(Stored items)
BEGIN

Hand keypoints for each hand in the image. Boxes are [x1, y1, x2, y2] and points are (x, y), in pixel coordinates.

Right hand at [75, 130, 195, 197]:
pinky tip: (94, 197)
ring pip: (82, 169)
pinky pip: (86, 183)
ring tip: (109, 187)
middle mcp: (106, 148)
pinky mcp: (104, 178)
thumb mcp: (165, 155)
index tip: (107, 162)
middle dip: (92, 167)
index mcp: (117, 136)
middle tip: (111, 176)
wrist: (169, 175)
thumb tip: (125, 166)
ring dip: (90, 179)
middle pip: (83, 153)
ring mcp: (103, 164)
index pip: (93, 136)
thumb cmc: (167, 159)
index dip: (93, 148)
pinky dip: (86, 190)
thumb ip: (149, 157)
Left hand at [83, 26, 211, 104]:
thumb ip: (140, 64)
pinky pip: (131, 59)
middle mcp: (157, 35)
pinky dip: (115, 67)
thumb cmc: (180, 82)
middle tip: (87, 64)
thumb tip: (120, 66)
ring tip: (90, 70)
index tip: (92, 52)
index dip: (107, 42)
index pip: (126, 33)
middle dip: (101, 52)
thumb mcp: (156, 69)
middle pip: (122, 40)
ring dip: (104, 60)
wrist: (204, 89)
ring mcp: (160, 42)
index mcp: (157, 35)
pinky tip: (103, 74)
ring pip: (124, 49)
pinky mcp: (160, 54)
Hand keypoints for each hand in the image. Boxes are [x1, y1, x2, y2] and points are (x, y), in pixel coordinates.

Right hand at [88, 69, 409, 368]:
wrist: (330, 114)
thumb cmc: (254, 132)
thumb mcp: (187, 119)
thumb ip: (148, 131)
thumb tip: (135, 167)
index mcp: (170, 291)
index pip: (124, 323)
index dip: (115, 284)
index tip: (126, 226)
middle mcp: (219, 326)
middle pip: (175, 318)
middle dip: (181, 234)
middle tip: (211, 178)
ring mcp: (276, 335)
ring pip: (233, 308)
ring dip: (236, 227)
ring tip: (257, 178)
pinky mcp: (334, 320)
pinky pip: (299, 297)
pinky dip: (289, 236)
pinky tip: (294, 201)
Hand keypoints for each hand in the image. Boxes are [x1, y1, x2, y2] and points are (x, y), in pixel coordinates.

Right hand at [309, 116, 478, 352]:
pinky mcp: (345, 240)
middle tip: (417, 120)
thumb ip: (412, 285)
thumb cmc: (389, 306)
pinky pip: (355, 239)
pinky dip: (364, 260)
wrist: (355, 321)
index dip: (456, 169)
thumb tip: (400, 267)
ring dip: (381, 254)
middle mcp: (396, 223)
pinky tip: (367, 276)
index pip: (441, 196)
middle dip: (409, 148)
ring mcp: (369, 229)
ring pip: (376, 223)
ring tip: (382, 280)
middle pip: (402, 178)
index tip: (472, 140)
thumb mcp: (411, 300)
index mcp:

END

▶ The problem:
Your response should be an exact copy of all the records.

▶ Answer section:
Hand keypoints for each hand in the image. Boxes are [x1, y1, x2, y2] and points are (x, y), in pixel coordinates.

Right hand at [75, 130, 195, 197]:
pinky tip: (94, 197)
ring pip: (82, 169)
pinky pip: (86, 183)
ring tip: (109, 187)
middle mcp: (106, 148)
pinky mcp: (104, 178)
thumb mcp: (165, 155)
index tip: (107, 162)
middle dip: (92, 167)
index mcp: (117, 136)
middle tip: (111, 176)
wrist: (169, 175)
thumb tip: (125, 166)
ring dip: (90, 179)
middle pip: (83, 153)
ring mcp: (103, 164)
index pip: (93, 136)
thumb cmc: (167, 159)
index dip: (93, 148)
pinky dip: (86, 190)
thumb ip: (149, 157)
Left hand at [83, 26, 211, 104]:
thumb ip: (140, 64)
pinky pip: (131, 59)
middle mcp: (157, 35)
pinky dip: (115, 67)
thumb cmc: (180, 82)
middle tip: (87, 64)
thumb tip: (120, 66)
ring tip: (90, 70)
index tip: (92, 52)
index dip: (107, 42)
index pip: (126, 33)
middle dip: (101, 52)
thumb mcp: (156, 69)
middle pip: (122, 40)
ring dip: (104, 60)
wrist: (204, 89)
ring mcp: (160, 42)
index mcp: (157, 35)
pinky tip: (103, 74)
ring pip: (124, 49)
pinky mcp: (160, 54)
Hand keypoints for each hand in the image. Boxes are [x1, y1, x2, y2] and points are (x, y), in pixel coordinates.

Right hand at [88, 69, 409, 368]:
wrist: (330, 114)
thumb cmc: (254, 132)
thumb mcp: (187, 119)
thumb ip: (148, 131)
thumb tip: (135, 167)
index mcp: (170, 291)
index pip: (124, 323)
index dip: (115, 284)
index tip: (126, 226)
middle mcp: (219, 326)
middle pip: (175, 318)
middle dip: (181, 234)
middle tip: (211, 178)
ring mcp: (276, 335)
ring pip: (233, 308)
ring dip: (236, 227)
ring tip: (257, 178)
pinky mcp: (334, 320)
pinky pip: (299, 297)
pinky dip: (289, 236)
pinky tip: (294, 201)
Hand keypoints for each hand in the image. Boxes are [x1, y1, x2, y2] and points are (x, y), in pixel coordinates.

Right hand at [309, 116, 478, 352]:
pinky mcp: (345, 240)
middle tip: (417, 120)
thumb ip: (412, 285)
thumb cmc: (389, 306)
pinky pip: (355, 239)
pinky dip: (364, 260)
wrist: (355, 321)
index dip: (456, 169)
thumb tip: (400, 267)
ring dip: (381, 254)
middle mcp: (396, 223)
pinky tip: (367, 276)
index pip: (441, 196)
middle dip: (409, 148)
ring mcp: (369, 229)
ring pip: (376, 223)
ring tip: (382, 280)
middle pip: (402, 178)
index tip: (472, 140)
thumb mcp: (411, 300)
index mcp:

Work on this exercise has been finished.